The following text was born out of the frustration caused by overly simplistic and reductivist views about what the Internet-of-Things is and what it will become.
A hundred thousand years ago a technological innovation swooped through the earth. It was called IhV – Intrahuman Vocalisation. A sound based communication method between two or more people. A world of non-communicators transformed into something completely different.
The killer app of IhV was a thing called talking - an abstract protocol for creating symbolic, sound-based substitutions for real world objects as well as ideas. Using symbol vocalisations one could transfer thoughts, ideas and plans to other people over the air.
Many different implementations of talking were created around the world.

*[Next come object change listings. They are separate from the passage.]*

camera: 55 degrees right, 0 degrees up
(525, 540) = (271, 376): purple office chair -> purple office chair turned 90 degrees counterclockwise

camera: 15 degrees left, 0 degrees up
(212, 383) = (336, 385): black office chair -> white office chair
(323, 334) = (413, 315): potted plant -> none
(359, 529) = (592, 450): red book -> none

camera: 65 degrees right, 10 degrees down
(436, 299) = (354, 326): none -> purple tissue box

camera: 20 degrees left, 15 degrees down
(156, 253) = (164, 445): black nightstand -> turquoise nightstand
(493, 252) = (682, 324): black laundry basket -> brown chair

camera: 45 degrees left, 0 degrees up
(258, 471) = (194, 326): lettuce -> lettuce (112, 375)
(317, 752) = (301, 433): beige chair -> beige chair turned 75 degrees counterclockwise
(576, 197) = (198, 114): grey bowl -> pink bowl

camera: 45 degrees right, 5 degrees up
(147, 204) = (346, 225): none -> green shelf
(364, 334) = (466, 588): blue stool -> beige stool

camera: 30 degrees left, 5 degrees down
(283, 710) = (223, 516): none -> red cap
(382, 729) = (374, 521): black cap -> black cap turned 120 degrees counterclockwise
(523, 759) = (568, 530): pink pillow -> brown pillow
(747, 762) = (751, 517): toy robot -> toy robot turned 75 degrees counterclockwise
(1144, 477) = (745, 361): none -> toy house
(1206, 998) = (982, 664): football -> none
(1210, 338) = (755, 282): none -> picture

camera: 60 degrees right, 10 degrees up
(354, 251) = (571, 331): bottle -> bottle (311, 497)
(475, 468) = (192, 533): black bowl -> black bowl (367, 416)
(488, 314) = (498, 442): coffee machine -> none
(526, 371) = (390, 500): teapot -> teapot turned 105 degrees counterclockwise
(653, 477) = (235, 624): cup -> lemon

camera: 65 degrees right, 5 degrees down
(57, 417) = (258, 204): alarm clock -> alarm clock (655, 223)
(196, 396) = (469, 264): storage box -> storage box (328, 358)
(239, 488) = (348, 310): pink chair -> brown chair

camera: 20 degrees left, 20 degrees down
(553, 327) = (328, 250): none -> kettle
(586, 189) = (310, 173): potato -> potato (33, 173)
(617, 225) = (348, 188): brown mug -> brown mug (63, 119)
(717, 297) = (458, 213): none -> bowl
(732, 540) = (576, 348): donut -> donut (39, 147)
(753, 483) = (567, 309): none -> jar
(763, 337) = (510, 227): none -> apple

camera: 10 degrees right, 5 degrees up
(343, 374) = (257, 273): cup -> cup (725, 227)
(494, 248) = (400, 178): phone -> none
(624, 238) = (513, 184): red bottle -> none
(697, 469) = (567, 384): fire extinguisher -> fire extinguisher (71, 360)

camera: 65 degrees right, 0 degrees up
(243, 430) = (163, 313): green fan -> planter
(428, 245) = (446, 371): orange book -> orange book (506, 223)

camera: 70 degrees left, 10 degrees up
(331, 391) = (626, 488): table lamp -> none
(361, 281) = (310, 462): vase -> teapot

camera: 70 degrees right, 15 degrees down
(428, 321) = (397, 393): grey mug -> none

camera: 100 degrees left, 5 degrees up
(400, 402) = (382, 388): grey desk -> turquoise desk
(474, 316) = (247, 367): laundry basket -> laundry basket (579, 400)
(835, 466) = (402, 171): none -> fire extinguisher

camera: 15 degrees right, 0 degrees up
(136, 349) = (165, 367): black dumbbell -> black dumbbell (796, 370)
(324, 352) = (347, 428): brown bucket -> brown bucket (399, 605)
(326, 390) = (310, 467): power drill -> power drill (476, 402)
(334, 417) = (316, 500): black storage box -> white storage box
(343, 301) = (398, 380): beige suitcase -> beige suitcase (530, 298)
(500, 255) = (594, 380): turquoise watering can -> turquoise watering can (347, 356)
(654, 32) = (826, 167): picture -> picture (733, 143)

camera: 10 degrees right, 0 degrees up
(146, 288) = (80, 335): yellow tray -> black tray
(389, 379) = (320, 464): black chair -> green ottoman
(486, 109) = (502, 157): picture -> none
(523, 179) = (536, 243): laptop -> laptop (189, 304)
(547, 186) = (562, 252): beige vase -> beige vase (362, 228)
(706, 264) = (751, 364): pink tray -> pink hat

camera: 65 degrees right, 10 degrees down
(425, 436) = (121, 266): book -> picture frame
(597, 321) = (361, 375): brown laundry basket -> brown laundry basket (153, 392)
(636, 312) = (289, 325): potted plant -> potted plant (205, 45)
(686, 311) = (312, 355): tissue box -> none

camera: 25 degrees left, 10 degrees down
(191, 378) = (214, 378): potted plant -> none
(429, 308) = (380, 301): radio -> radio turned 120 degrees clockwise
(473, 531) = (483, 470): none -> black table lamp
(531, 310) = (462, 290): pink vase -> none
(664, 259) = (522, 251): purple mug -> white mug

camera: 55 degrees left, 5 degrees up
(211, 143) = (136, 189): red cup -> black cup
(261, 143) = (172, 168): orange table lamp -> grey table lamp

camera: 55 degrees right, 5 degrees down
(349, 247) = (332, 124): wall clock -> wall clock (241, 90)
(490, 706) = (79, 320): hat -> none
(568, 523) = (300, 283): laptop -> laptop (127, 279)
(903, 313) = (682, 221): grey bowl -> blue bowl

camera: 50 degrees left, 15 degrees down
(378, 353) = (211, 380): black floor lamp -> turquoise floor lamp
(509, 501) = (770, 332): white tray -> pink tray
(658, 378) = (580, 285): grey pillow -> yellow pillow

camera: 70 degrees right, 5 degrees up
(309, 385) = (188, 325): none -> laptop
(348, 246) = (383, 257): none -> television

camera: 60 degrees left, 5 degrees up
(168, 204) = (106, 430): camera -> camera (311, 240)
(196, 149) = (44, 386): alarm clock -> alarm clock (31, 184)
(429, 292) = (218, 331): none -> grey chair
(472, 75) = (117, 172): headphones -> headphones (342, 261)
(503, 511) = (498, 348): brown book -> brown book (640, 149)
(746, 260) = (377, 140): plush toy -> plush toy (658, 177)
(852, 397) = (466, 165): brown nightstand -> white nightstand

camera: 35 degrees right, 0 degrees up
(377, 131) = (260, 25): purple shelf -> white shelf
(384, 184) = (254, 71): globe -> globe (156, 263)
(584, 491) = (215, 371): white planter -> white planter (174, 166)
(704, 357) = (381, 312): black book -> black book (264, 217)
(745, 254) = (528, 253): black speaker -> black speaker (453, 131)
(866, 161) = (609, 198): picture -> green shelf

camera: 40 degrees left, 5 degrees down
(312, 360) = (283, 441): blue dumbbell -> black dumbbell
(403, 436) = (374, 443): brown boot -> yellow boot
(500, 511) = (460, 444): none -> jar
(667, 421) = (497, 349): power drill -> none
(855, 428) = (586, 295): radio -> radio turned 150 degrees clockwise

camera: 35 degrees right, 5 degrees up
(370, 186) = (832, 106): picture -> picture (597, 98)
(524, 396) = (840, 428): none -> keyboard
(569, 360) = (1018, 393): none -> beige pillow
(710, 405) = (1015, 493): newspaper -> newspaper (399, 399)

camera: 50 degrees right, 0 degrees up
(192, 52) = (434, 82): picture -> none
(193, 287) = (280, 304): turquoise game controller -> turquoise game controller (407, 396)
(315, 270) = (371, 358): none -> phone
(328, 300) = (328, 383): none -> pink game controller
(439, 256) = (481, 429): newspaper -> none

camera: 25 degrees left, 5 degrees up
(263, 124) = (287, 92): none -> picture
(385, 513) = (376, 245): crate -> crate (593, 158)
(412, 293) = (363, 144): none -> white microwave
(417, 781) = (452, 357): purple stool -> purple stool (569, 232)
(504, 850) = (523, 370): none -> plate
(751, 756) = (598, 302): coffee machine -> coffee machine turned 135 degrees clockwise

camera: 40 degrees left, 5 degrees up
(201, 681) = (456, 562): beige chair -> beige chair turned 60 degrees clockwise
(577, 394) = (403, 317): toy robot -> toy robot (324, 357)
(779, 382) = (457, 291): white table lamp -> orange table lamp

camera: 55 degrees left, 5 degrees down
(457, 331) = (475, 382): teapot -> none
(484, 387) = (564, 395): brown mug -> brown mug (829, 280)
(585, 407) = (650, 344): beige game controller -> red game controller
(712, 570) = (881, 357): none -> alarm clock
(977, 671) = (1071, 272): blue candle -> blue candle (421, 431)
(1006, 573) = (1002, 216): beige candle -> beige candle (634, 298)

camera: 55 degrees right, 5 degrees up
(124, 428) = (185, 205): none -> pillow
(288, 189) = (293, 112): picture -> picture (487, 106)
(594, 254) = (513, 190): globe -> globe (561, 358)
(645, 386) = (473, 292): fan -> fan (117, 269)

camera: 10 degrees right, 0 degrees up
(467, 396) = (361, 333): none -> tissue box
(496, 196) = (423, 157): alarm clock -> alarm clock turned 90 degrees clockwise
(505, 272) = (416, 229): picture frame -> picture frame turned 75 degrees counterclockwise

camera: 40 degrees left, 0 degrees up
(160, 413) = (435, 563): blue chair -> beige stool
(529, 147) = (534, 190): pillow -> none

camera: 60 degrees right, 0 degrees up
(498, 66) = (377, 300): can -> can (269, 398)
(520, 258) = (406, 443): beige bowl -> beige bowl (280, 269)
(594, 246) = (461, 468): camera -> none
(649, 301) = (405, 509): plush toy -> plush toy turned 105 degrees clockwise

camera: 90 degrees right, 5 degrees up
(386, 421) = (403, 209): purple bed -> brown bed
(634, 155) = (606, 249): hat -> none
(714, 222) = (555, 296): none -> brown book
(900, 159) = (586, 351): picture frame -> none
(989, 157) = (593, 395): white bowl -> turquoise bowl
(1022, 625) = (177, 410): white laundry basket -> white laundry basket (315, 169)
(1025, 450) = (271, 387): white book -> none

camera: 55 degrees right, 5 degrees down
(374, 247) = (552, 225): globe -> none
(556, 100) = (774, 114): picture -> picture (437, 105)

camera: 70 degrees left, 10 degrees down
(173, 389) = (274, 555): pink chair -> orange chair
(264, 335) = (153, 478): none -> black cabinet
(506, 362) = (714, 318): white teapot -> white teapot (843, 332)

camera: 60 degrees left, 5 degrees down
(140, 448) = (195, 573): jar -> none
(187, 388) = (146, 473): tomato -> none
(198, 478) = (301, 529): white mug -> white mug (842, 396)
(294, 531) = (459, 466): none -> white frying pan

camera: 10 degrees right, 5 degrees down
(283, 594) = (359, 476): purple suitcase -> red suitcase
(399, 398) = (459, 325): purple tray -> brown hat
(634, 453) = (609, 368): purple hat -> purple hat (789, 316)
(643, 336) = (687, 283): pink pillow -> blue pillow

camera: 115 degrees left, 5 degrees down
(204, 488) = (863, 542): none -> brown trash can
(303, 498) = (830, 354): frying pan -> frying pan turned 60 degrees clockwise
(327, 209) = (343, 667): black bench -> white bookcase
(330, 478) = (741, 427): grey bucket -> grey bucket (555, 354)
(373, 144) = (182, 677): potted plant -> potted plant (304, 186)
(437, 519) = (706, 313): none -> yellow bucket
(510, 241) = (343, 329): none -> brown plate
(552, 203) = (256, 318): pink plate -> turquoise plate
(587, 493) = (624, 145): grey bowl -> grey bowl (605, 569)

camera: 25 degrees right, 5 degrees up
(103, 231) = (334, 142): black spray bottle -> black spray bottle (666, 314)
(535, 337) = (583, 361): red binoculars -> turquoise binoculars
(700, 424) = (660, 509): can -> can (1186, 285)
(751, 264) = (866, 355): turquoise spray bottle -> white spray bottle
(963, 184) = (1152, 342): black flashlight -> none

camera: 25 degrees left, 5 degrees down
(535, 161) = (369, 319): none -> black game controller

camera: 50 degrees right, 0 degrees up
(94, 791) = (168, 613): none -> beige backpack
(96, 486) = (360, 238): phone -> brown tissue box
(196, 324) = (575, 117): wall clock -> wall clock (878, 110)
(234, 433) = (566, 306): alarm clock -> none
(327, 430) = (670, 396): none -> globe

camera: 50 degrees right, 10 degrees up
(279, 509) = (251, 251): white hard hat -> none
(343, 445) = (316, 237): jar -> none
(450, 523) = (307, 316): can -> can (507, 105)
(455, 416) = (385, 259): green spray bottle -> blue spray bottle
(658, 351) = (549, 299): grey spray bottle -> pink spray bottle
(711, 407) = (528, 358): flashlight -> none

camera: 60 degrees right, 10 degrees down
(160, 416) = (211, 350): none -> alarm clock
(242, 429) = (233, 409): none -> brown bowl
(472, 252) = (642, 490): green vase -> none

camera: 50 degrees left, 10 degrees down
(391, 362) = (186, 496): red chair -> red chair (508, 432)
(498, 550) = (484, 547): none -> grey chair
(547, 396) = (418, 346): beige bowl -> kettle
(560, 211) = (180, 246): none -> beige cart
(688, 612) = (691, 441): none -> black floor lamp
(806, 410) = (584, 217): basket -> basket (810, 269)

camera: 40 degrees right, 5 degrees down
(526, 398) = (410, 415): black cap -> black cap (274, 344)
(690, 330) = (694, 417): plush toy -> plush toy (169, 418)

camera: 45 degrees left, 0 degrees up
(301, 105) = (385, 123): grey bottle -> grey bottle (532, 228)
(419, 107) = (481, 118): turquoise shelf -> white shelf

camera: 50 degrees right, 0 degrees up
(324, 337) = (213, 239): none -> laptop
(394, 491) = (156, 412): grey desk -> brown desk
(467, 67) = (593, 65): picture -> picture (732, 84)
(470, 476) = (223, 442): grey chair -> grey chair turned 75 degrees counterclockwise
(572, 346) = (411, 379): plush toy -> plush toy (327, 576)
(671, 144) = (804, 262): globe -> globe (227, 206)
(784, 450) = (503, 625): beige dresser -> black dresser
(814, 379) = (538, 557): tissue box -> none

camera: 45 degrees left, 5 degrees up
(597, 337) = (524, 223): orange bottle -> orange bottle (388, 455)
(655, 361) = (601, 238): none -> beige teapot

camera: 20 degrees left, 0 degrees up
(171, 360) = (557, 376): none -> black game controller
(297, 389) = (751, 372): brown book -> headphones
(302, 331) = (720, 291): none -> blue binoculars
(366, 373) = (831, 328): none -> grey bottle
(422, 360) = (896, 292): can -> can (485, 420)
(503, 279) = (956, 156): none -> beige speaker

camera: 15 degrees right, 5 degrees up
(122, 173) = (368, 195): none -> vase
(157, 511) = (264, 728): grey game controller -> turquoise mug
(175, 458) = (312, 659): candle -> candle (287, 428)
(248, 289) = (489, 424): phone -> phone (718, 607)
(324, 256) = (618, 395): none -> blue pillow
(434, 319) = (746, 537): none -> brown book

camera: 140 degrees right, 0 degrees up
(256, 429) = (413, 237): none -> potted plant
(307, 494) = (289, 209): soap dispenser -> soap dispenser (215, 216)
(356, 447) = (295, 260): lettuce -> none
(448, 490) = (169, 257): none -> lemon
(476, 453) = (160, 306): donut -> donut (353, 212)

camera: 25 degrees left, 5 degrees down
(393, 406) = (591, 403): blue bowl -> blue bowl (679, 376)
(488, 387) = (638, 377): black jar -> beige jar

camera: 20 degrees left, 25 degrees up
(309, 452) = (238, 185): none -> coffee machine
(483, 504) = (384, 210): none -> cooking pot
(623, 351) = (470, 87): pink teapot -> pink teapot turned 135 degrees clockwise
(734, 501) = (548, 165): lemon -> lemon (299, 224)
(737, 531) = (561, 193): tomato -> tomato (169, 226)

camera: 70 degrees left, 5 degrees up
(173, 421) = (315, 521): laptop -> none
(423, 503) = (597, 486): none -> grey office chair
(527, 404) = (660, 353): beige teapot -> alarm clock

Most of them had formed similar categories of the symbol vocalisations, words. Common categories included thing-words, that symbolise real world objects, doing-words that describe actions, and quality-words, that describe different attributes and properties of things and doings.
Many functional applications were built on top of the different talking protocol implementations. Low level applications enabled communicating and transferring mood states between people. Using different intonations, or styles of talking, users were able to easily convey such things as happiness, anger, frustration and many other mind states, or feelings, and in some cases feeling were fully transferred into other people.
Talking was also integrated with the playing of instruments. Small harmonic combinatory bursts of simultaneous instrument usage and melodic talking forms songs.
Higher level applications included things like teaching – systematic transfer of usable information from more experienced person to another, business – the barter of valuable objects or services to other valuable objects or services, and politics – rule systems created and enforced by influential individuals or communities.
Different kinds of middleware were created for better and more efficient use of talking related applications. Things like schools and universities were invented to better facilitate the usage of the varying teaching applications. Companies, stores, and exchanges were built to make business application usage more efficient. Cities, parties and other organisations were formed for political purposes.
Soon a closely related innovation, writing, came and revolutionised all talking related applications. Writing is a method of giving permanence to talks. Writing allowed one to transfer talks onto permanent media like rock or other non-volatile material, so previously said things could easily be recalled with full detail.
Of the many writing based applications, the most exiting was clearly the thing people called the contract. It is a formalised agreement between two or more parties, that can provide proof and verification of an agreement at a later point in time.
Revolutionary, say many.
Many writings try to categorise IoT into boxes that are already familiar to us. IoT is being looked at and analyzed like any piece of technology before it: How does it relate to existing things and ideas?
New kind of communication begets unpredictable things. It doesn't just enhance old ways of doing things, it actually creates a new kind of thoughts, ideas and actions. A new kind of world.
When things will be able to feel and to communicate, what does understanding mean in that context? What will be the teaching equivalent for an IoT object? What does a contract, an organisation or an ally mean to them? What about a friend?
What are the important things that lie beyond all the familiar consepts?
The fundamental questions is: What happens when communication starts to happen between objects that couldn't communicate before?